_Source extract:_
----------

I just got asked this question in an interview, but with the added feature to follow interests too, and I am surprised I answered pretty much the same thing that is stated here and I passed the interview!, one thing to mention is that some companies/interviewers want to see SQL queries written in order to see how you make joins to the tables, so be prepared on that I would say
This level of quality content is available for free, it blows my mind! Also, I am churning through your Blind 75 list of questions and I am loving your solution videos.
There shouldn't be any userId in the POST /v1/tweet/create endpoint. This is because we will get the id of the user initiating the request from the authentication token in the request header. Putting sensitive information like authentication tokens in the request body is a security risk
There's no difference in security, whether you put the token in the headers or the body. But it's better to put it in the headers because your gateway can start checking it or sending the request to the destination API before it downloads the body. Putting the userId in the body doesn't make sense here, but it would allow you to have other features like "postponed tweets". And another service with an internal token (without the userId) could call the existing API to post those messages.
If user A follows B and C and B follows back to A then all three should be on same shard and same way if B follows 10 more people and even one person follows back then all those 10 should be on same shard and it goes on with all data on single shard . looks like very abstract way , i am not sure why people not think little more rather thn explaining that abstract way
Caching the Feed page in the CDN and purge it on update(feed is tagged with User_ids), the infrastructure is basically a multi layer data retrieval, uid->followee->tweets(sorted by timestamps) and then merge to get the final result. The uid->followee mapping can be compactly stored and updated if needed. (K/V or RDB) followee->tweets would be a sharded DB with all tweets posted. (K/V). it would just be a simple backend and most of the load would be handled by the CDN.

----------

_Supplied material:_

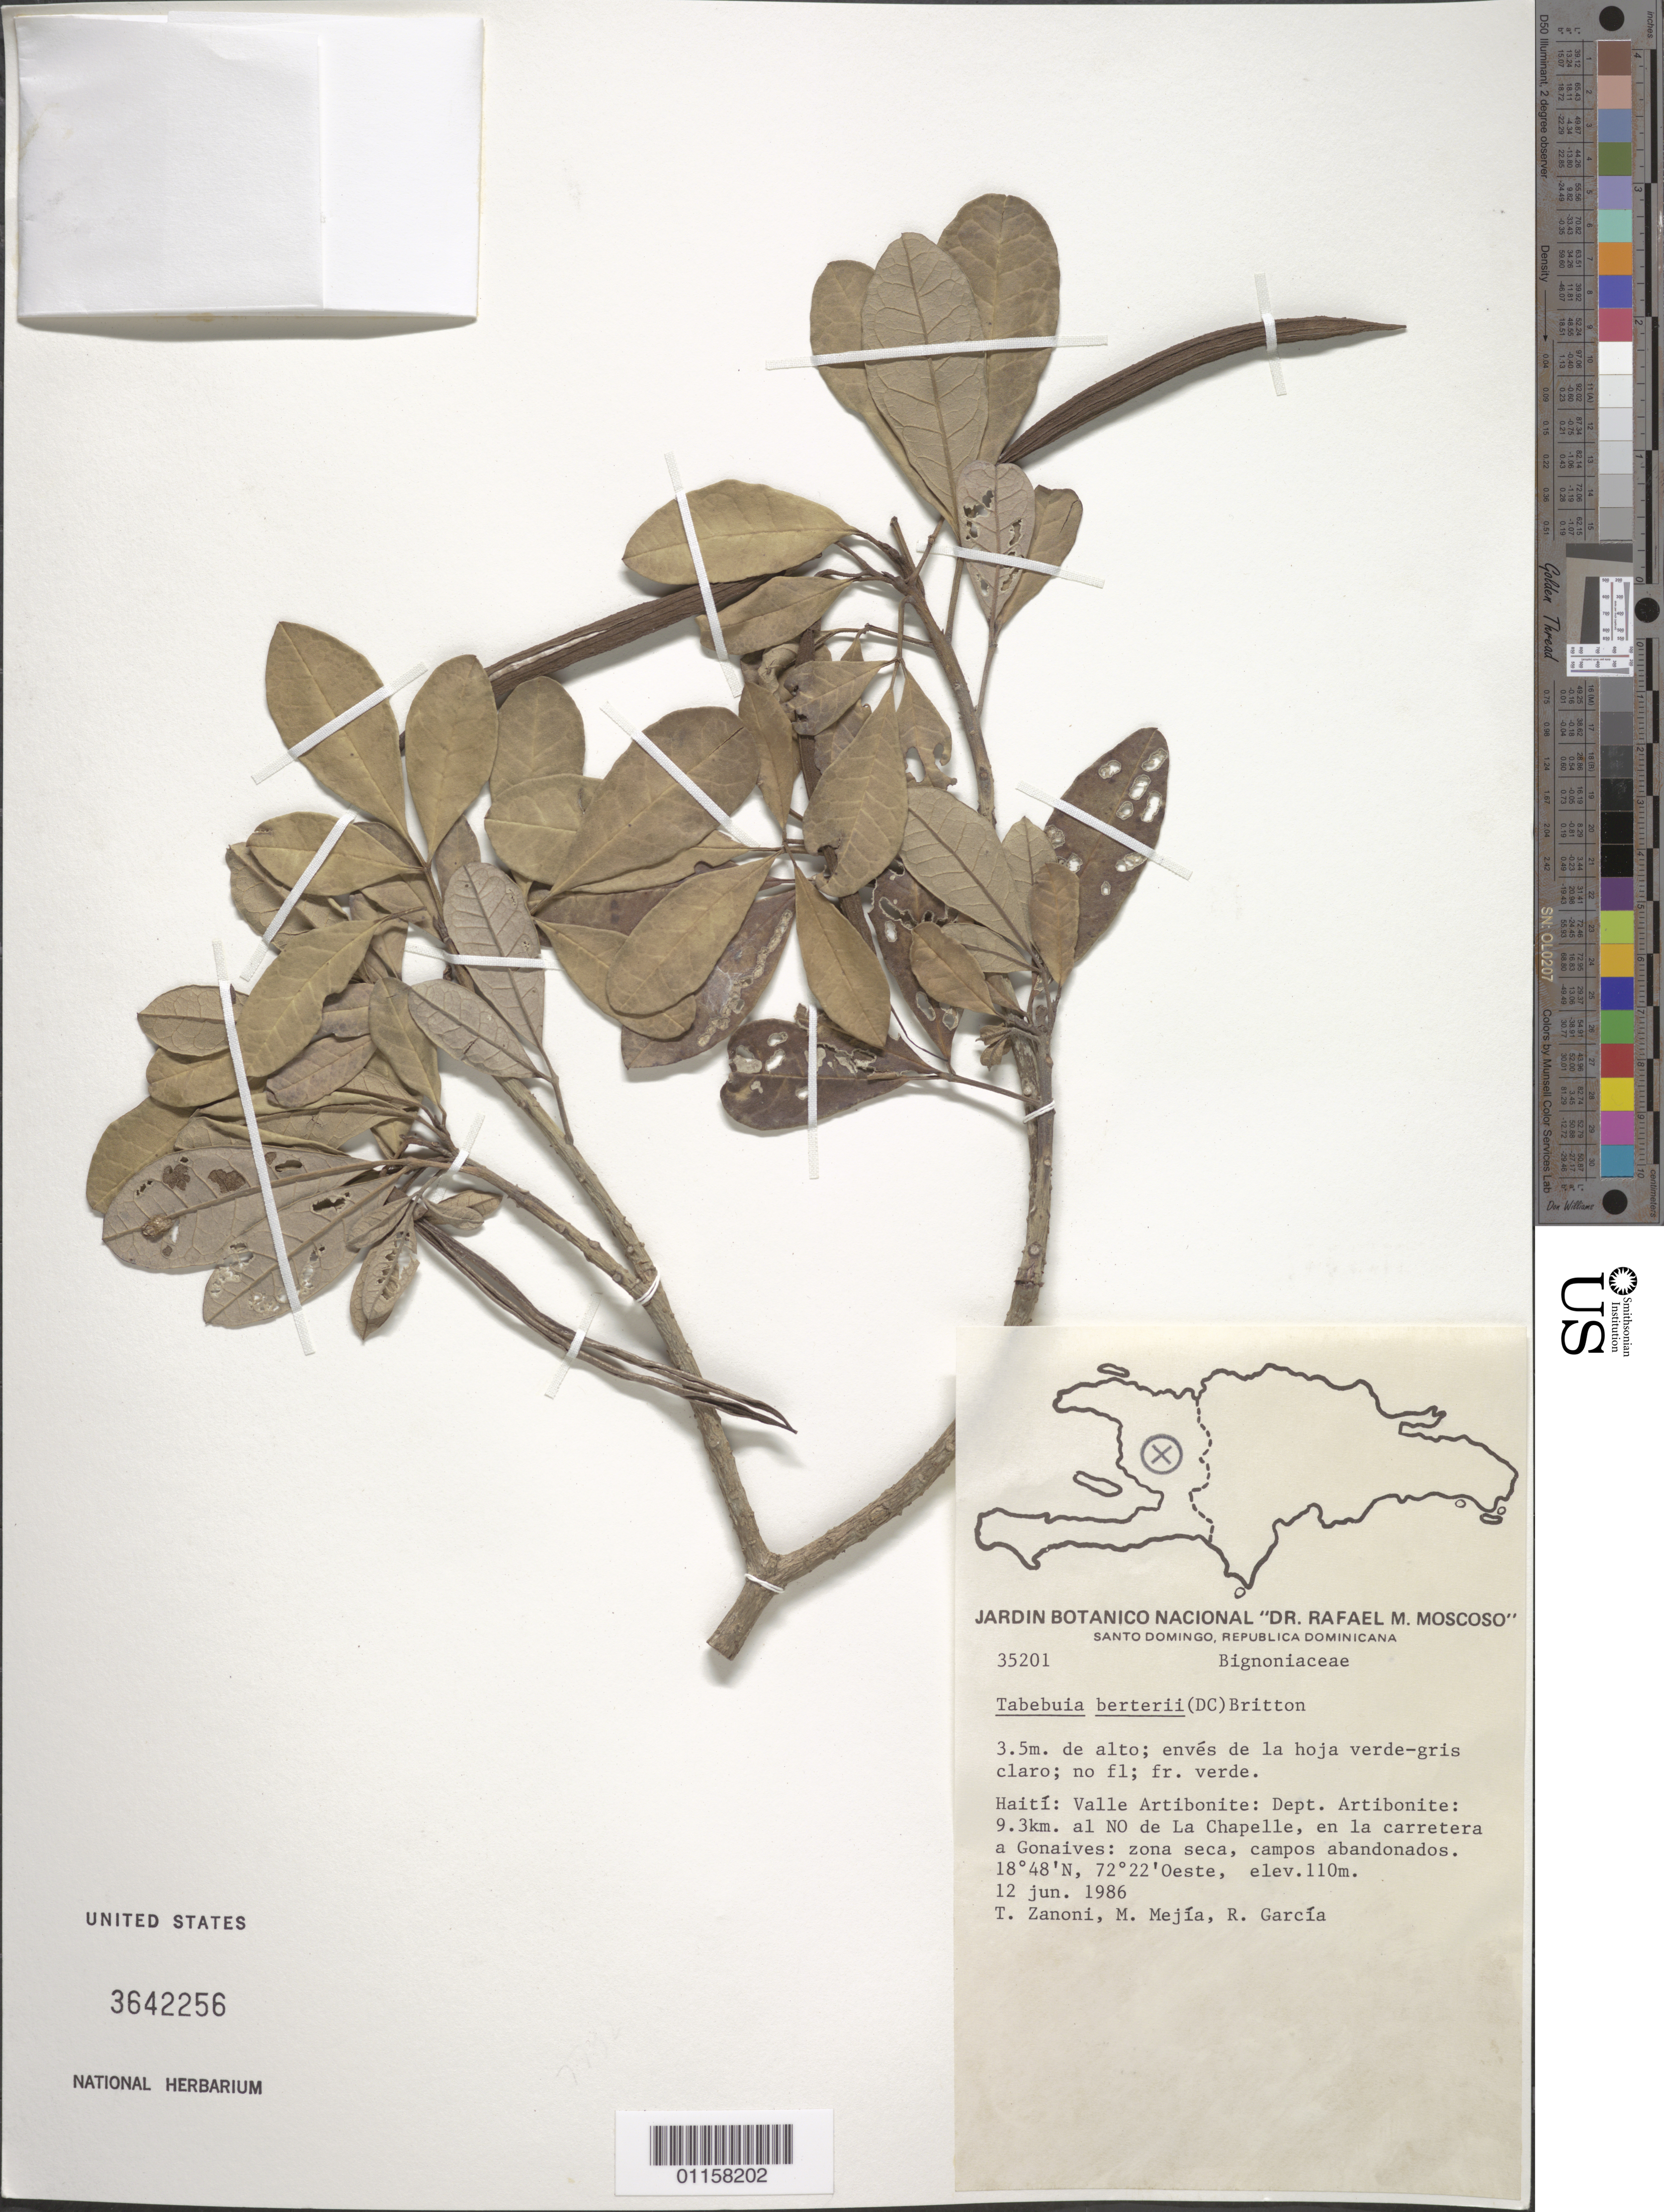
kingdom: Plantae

----------

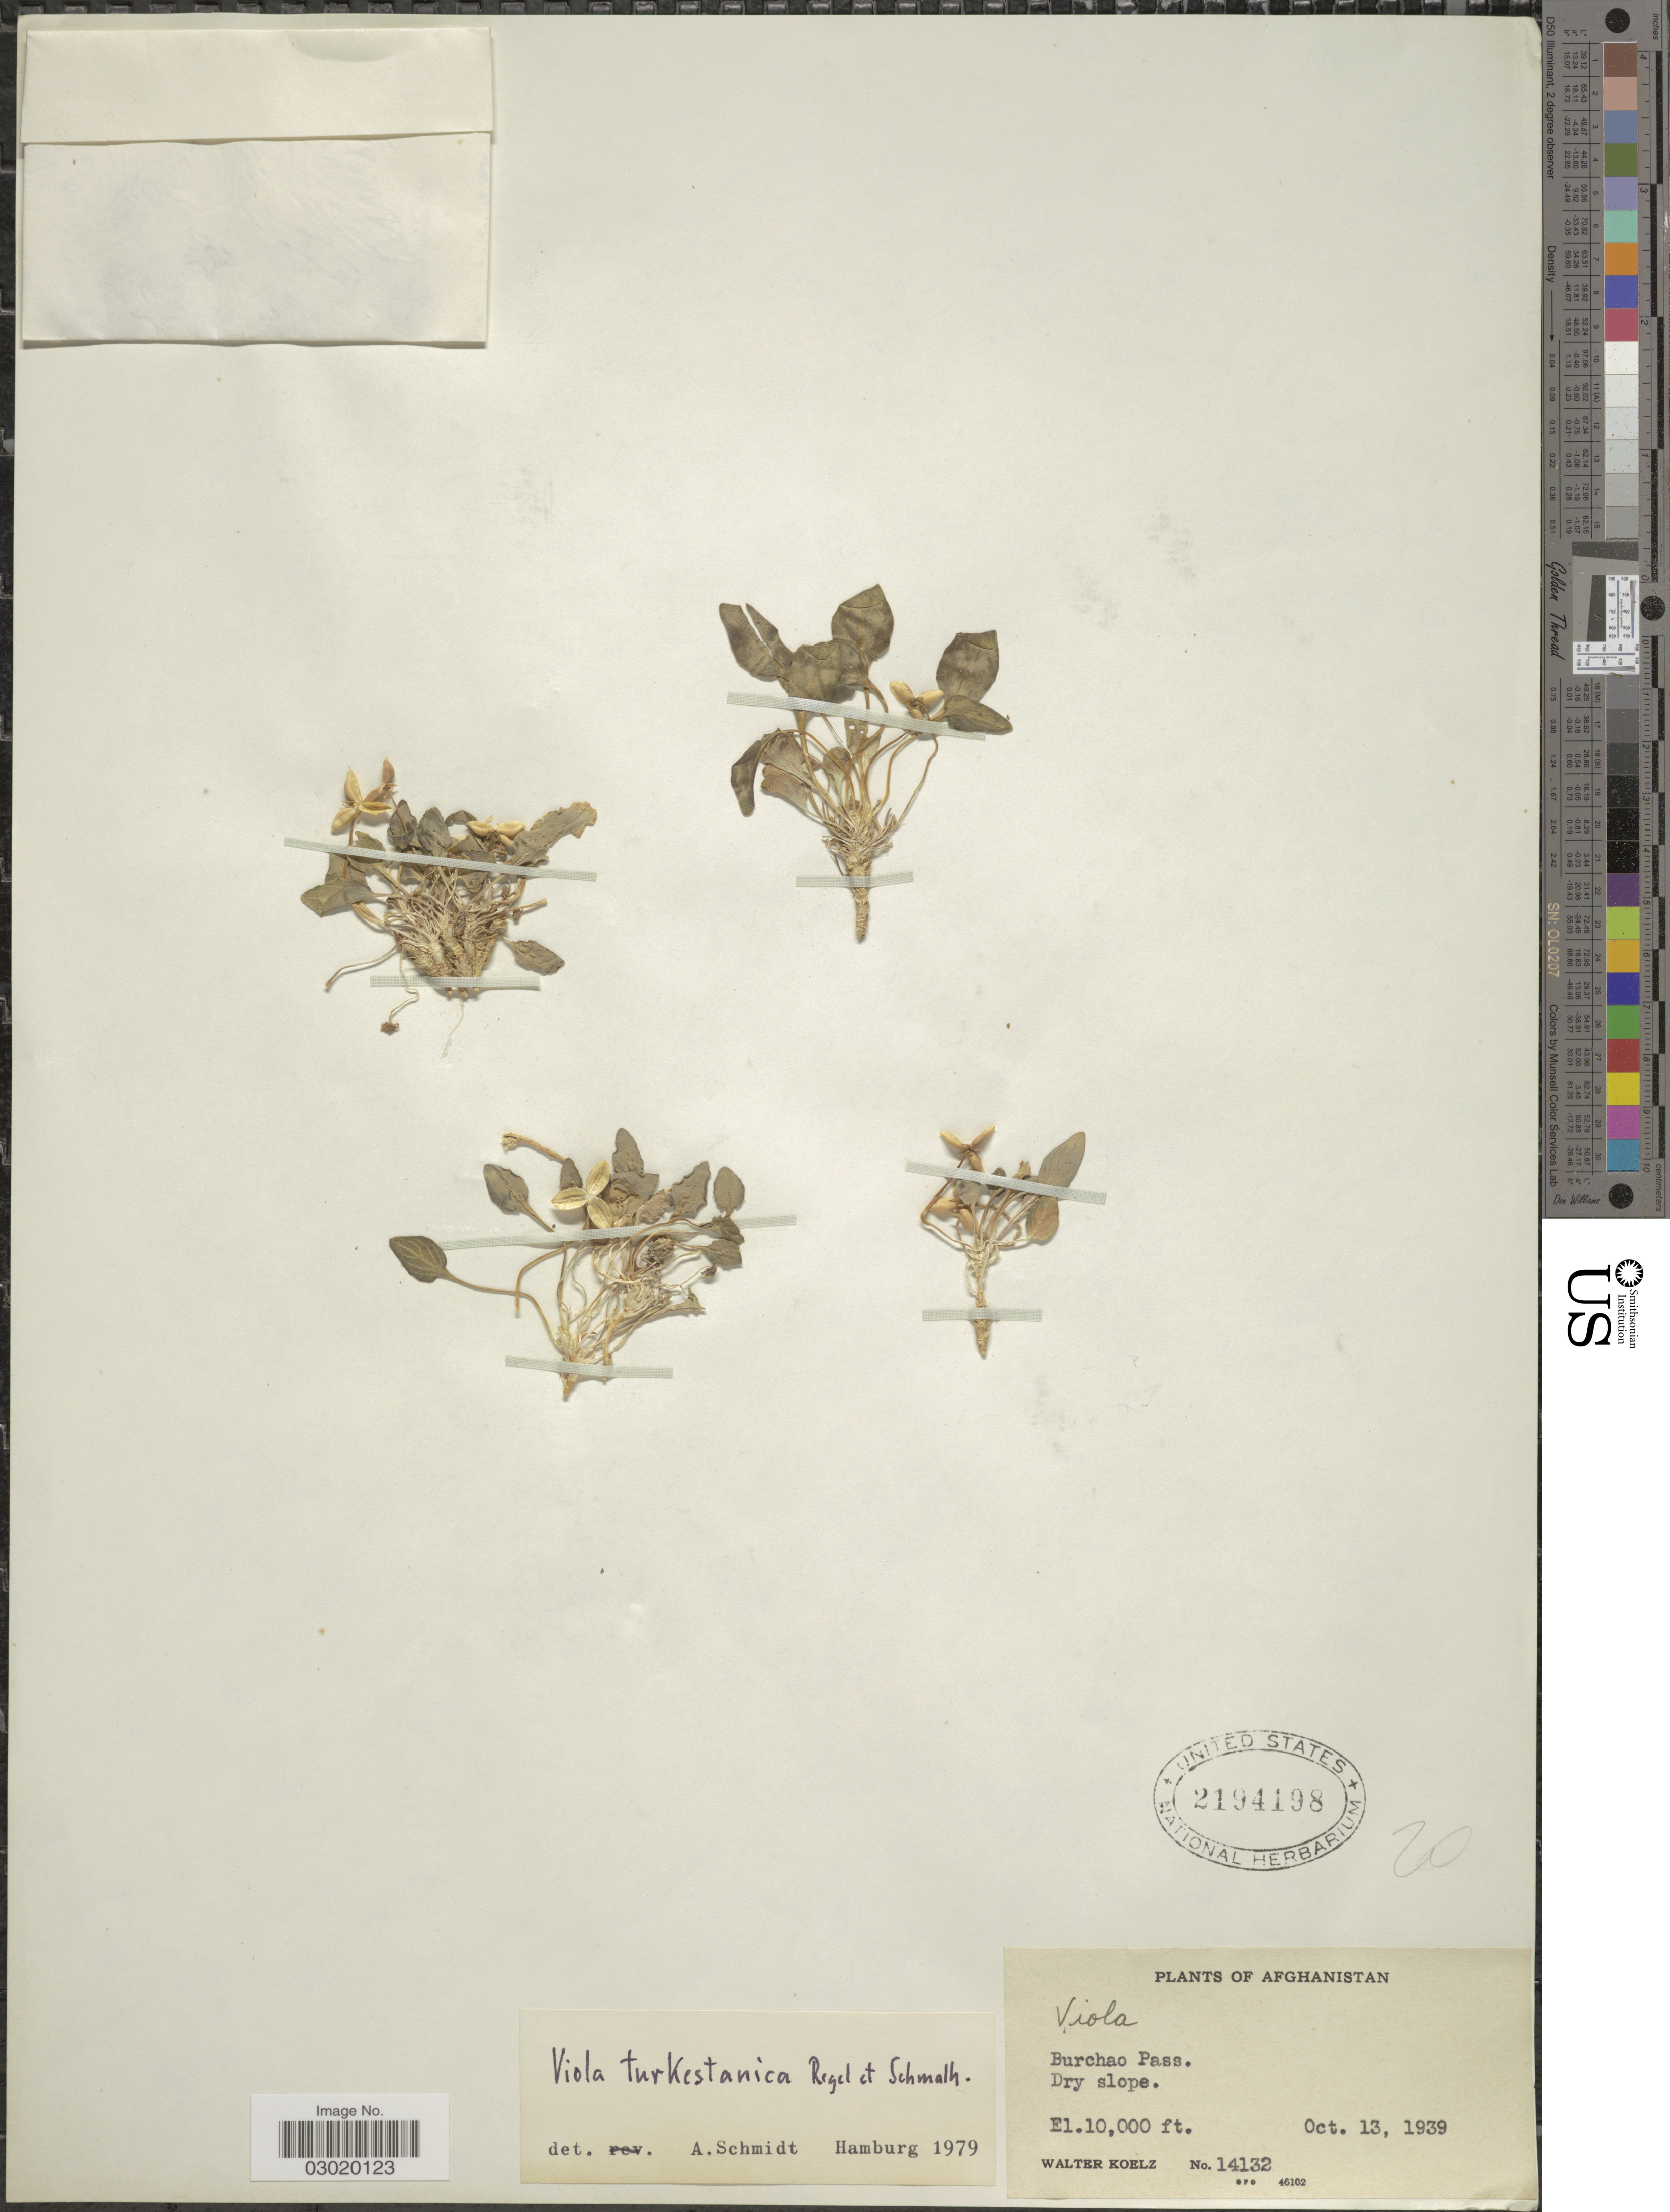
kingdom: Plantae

----------

_Short task 1:_ Could you print the passage from the comments on the Twitter system design, from "I just got asked" up to and including "your solution videos."?
_Short task 2:_ Can you carry on the comment thread about the Twitter system design from where it stops?
You won't need the data for anything here.

_Task answer 1:_
I just got asked this question in an interview, but with the added feature to follow interests too, and I am surprised I answered pretty much the same thing that is stated here and I passed the interview!, one thing to mention is that some companies/interviewers want to see SQL queries written in order to see how you make joins to the tables, so be prepared on that I would say
This level of quality content is available for free, it blows my mind! Also, I am churning through your Blind 75 list of questions and I am loving your solution videos.

_Task answer 2:_
That more or less is I think what he described for his feed cache description. But it doesn't solve the problem he brings up where we don't want to update all the followers' feed cache whenever a popular user posts a tweet. Also, I don't know how to do it, but when you say "on update", I'm assuming that whenever a person posts a tweet, all the users following that person gets "updated". In that case, then only thing that needs to be changed is inserting that new tweet into the feed (and probably popping out whatever oldest or least important tweet that is in the feed that this new tweet will replace). In that case, I don't think retrieving and merging all the relevant tweets each time there is an "update" makes sense. I think that's why he brought up pub/sub. So it's just a queue where whenever a new one comes the least important one gets popped out.
@@marspark6351 Maybe it's possible to determine a "popular" user and when those users create a tweet, only cache that tweet instead of allowing a message to go through the pub/sub when they post a tweet.
If sharding by user id then, to retrieve a single tweet (e.g. by a direct link), you would need to request all shards. Is it something tolerable or how do you overcome it? And what about hot user problem? Sharding by user id does not work well in this case.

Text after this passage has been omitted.